Most peculiarly, BLM Special Agent Dan Love of Salt Lake City did not return the paper’s requests for an interview. He was to receive a personal bathroom trailer to be shared with only one other official, according to the RGJ’s reporting. Love also led the BLM operation against Nevada rancher Cliven Bundy, which made the BLM a national laughingstock.
The VIP camp is in addition to the BLM employees’ camp, which houses up to 150 working staff during the main event. We hear the employee’s camp intends to participate in the annual tradition of “gifting” fellow burners with personal invitations to courtrooms and in some cases, overnight stays in facilities that presumably don’t serve Choco Tacos.
But seriously, the environmental impact of 60,000 people on the playa needs scrutiny by the people we taxpayers pay to act as stewards of our public lands. Still, in state and national parks around the country, providing for housing facilities of state and federal employees is part of what our tax money goes for. We pay for the extra costs of our stays in fees paid at the gate. Around 4 million people visit Yosemite National Park each year. Would the public accept that more than a million dollars would be spent for luxurious housing for a few “high-level officials” if they chose to visit Yellowstone or Great Basin?
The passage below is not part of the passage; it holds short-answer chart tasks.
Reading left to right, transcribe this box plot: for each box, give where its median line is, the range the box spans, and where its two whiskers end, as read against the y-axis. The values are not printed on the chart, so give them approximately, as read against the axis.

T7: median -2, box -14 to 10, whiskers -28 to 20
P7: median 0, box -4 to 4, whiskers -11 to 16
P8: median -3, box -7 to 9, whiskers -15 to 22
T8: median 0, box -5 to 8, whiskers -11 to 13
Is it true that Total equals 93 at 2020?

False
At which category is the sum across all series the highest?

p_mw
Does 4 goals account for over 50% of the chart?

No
The very idea is ludicrous.
Still, even in our own newsroom, there are dissenting opinions. One reporter feels that “just because the festival participants live in uncomfortable surroundings is no reason the federal officers—who are away from their own homes and families—should have to do the same.”
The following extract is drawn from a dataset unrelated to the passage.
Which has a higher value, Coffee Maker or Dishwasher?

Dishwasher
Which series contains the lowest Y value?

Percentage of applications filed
Yet another said that this is a furthering of the idea that Burning Man 2015 is just a historical re-enactment of pre-1997 Burning Mans, and the “gentrified” facilities demanded by BLM officials are similar to the $100,000 RVs preferred by Burning Man’s well-heeled participants.
Yet a third staffer was torn between apathy and not caring whether BLM officials got free luxury facilities or had to pay their way in, just as long as they didn’t appear on the Esplanade as shirtcockers.